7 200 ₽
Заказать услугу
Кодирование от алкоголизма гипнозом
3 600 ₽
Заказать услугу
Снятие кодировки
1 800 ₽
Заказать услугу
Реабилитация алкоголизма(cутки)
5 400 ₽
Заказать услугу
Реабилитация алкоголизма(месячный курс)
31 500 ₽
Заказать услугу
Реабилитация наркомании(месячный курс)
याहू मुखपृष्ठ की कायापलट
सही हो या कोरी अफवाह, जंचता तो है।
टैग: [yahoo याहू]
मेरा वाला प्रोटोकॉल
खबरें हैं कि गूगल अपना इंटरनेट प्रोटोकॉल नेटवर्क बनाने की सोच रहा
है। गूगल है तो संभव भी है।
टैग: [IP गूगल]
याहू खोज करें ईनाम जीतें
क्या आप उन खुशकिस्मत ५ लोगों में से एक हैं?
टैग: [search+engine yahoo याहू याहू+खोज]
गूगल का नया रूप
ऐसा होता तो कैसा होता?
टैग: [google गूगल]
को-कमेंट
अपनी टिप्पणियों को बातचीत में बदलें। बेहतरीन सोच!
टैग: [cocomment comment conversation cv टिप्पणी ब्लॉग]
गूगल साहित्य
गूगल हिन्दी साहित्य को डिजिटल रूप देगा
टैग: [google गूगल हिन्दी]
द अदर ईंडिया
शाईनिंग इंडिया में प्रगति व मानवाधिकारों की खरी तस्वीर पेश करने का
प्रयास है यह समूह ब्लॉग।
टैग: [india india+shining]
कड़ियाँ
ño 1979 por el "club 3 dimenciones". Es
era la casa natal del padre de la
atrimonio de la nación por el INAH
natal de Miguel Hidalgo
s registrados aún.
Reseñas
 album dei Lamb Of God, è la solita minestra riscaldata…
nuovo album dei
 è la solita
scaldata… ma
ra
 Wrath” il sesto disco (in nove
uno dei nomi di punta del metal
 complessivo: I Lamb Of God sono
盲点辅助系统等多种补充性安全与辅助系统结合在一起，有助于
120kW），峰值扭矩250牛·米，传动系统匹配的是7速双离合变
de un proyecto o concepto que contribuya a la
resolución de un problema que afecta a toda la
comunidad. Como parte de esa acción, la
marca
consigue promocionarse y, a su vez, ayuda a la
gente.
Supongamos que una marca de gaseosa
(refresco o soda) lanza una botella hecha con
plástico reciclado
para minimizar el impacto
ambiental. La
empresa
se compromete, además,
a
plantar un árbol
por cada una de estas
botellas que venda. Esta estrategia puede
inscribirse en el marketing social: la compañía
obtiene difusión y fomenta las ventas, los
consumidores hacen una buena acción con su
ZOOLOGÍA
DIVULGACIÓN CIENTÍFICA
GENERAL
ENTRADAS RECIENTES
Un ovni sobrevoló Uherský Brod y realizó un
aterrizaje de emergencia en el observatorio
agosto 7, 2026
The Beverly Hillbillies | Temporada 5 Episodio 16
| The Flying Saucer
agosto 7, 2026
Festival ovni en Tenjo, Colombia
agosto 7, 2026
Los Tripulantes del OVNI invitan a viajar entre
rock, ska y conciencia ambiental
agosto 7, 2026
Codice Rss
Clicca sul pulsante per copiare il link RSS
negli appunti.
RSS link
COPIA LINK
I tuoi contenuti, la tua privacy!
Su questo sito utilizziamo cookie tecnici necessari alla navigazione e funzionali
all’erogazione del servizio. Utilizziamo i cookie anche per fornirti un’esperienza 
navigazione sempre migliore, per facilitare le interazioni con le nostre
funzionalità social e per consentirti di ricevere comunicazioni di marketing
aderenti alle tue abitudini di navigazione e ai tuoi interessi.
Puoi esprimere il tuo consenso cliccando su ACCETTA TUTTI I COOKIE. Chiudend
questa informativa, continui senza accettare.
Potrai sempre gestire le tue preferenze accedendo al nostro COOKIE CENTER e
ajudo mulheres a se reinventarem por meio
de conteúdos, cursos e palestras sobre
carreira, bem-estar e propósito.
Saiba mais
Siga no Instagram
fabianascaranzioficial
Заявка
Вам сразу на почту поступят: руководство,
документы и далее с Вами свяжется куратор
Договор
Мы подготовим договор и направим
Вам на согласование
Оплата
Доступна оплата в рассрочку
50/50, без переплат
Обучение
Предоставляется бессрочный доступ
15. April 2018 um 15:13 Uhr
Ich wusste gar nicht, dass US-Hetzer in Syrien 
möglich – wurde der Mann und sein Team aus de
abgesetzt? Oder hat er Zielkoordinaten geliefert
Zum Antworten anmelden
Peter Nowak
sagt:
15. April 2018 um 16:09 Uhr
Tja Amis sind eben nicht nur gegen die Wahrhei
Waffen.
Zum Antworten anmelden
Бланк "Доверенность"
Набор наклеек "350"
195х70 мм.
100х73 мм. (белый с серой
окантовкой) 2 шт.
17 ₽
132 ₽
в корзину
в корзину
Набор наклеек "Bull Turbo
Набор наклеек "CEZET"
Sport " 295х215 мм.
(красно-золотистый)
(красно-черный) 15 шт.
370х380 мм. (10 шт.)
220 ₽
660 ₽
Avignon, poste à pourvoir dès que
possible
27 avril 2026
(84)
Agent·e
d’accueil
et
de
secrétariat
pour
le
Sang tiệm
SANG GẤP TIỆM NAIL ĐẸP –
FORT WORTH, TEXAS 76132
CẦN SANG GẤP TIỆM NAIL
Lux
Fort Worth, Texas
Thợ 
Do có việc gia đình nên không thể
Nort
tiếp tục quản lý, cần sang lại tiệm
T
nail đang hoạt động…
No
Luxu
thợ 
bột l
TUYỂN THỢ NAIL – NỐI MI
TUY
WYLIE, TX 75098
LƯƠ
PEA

## What is needed:
The whole listing above needs to be reproduced exactly.

## Problem solution:
7 200 ₽
Заказать услугу
Кодирование от алкоголизма гипнозом
3 600 ₽
Заказать услугу
Снятие кодировки
1 800 ₽
Заказать услугу
Реабилитация алкоголизма(cутки)
5 400 ₽
Заказать услугу
Реабилитация алкоголизма(месячный курс)
31 500 ₽
Заказать услугу
Реабилитация наркомании(месячный курс)
याहू मुखपृष्ठ की कायापलट
सही हो या कोरी अफवाह, जंचता तो है।
टैग: [yahoo याहू]
मेरा वाला प्रोटोकॉल
खबरें हैं कि गूगल अपना इंटरनेट प्रोटोकॉल नेटवर्क बनाने की सोच रहा
है। गूगल है तो संभव भी है।
टैग: [IP गूगल]
याहू खोज करें ईनाम जीतें
क्या आप उन खुशकिस्मत ५ लोगों में से एक हैं?
टैग: [search+engine yahoo याहू याहू+खोज]
गूगल का नया रूप
ऐसा होता तो कैसा होता?
टैग: [google गूगल]
को-कमेंट
अपनी टिप्पणियों को बातचीत में बदलें। बेहतरीन सोच!
टैग: [cocomment comment conversation cv टिप्पणी ब्लॉग]
गूगल साहित्य
गूगल हिन्दी साहित्य को डिजिटल रूप देगा
टैग: [google गूगल हिन्दी]
द अदर ईंडिया
शाईनिंग इंडिया में प्रगति व मानवाधिकारों की खरी तस्वीर पेश करने का
प्रयास है यह समूह ब्लॉग।
टैग: [india india+shining]
कड़ियाँ
ño 1979 por el "club 3 dimenciones". Es
era la casa natal del padre de la
atrimonio de la nación por el INAH
natal de Miguel Hidalgo
s registrados aún.
Reseñas
 album dei Lamb Of God, è la solita minestra riscaldata…
nuovo album dei
 è la solita
scaldata… ma
ra
 Wrath” il sesto disco (in nove
uno dei nomi di punta del metal
 complessivo: I Lamb Of God sono
盲点辅助系统等多种补充性安全与辅助系统结合在一起，有助于
120kW），峰值扭矩250牛·米，传动系统匹配的是7速双离合变
de un proyecto o concepto que contribuya a la
resolución de un problema que afecta a toda la
comunidad. Como parte de esa acción, la
marca
consigue promocionarse y, a su vez, ayuda a la
gente.
Supongamos que una marca de gaseosa
(refresco o soda) lanza una botella hecha con
plástico reciclado
para minimizar el impacto
ambiental. La
empresa
se compromete, además,
a
plantar un árbol
por cada una de estas
botellas que venda. Esta estrategia puede
inscribirse en el marketing social: la compañía
obtiene difusión y fomenta las ventas, los
consumidores hacen una buena acción con su
ZOOLOGÍA
DIVULGACIÓN CIENTÍFICA
GENERAL
ENTRADAS RECIENTES
Un ovni sobrevoló Uherský Brod y realizó un
aterrizaje de emergencia en el observatorio
agosto 7, 2026
The Beverly Hillbillies | Temporada 5 Episodio 16
| The Flying Saucer
agosto 7, 2026
Festival ovni en Tenjo, Colombia
agosto 7, 2026
Los Tripulantes del OVNI invitan a viajar entre
rock, ska y conciencia ambiental
agosto 7, 2026
Codice Rss
Clicca sul pulsante per copiare il link RSS
negli appunti.
RSS link
COPIA LINK
I tuoi contenuti, la tua privacy!
Su questo sito utilizziamo cookie tecnici necessari alla navigazione e funzionali
all’erogazione del servizio. Utilizziamo i cookie anche per fornirti un’esperienza 
navigazione sempre migliore, per facilitare le interazioni con le nostre
funzionalità social e per consentirti di ricevere comunicazioni di marketing
aderenti alle tue abitudini di navigazione e ai tuoi interessi.
Puoi esprimere il tuo consenso cliccando su ACCETTA TUTTI I COOKIE. Chiudend
questa informativa, continui senza accettare.
Potrai sempre gestire le tue preferenze accedendo al nostro COOKIE CENTER e
ajudo mulheres a se reinventarem por meio
de conteúdos, cursos e palestras sobre
carreira, bem-estar e propósito.
Saiba mais
Siga no Instagram
fabianascaranzioficial
Заявка
Вам сразу на почту поступят: руководство,
документы и далее с Вами свяжется куратор
Договор
Мы подготовим договор и направим
Вам на согласование
Оплата
Доступна оплата в рассрочку
50/50, без переплат
Обучение
Предоставляется бессрочный доступ
15. April 2018 um 15:13 Uhr
Ich wusste gar nicht, dass US-Hetzer in Syrien 
möglich – wurde der Mann und sein Team aus de
abgesetzt? Oder hat er Zielkoordinaten geliefert
Zum Antworten anmelden
Peter Nowak
sagt:
15. April 2018 um 16:09 Uhr
Tja Amis sind eben nicht nur gegen die Wahrhei
Waffen.
Zum Antworten anmelden
Бланк "Доверенность"
Набор наклеек "350"
195х70 мм.
100х73 мм. (белый с серой
окантовкой) 2 шт.
17 ₽
132 ₽
в корзину
в корзину
Набор наклеек "Bull Turbo
Набор наклеек "CEZET"
Sport " 295х215 мм.
(красно-золотистый)
(красно-черный) 15 шт.
370х380 мм. (10 шт.)
220 ₽
660 ₽
Avignon, poste à pourvoir dès que
possible
27 avril 2026
(84)
Agent·e
d’accueil
et
de
secrétariat
pour
le
Sang tiệm
SANG GẤP TIỆM NAIL ĐẸP –
FORT WORTH, TEXAS 76132
CẦN SANG GẤP TIỆM NAIL
Lux
Fort Worth, Texas
Thợ 
Do có việc gia đình nên không thể
Nort
tiếp tục quản lý, cần sang lại tiệm
T
nail đang hoạt động…
No
Luxu
thợ 
bột l
TUYỂN THỢ NAIL – NỐI MI
TUY
WYLIE, TX 75098
LƯƠ
PEA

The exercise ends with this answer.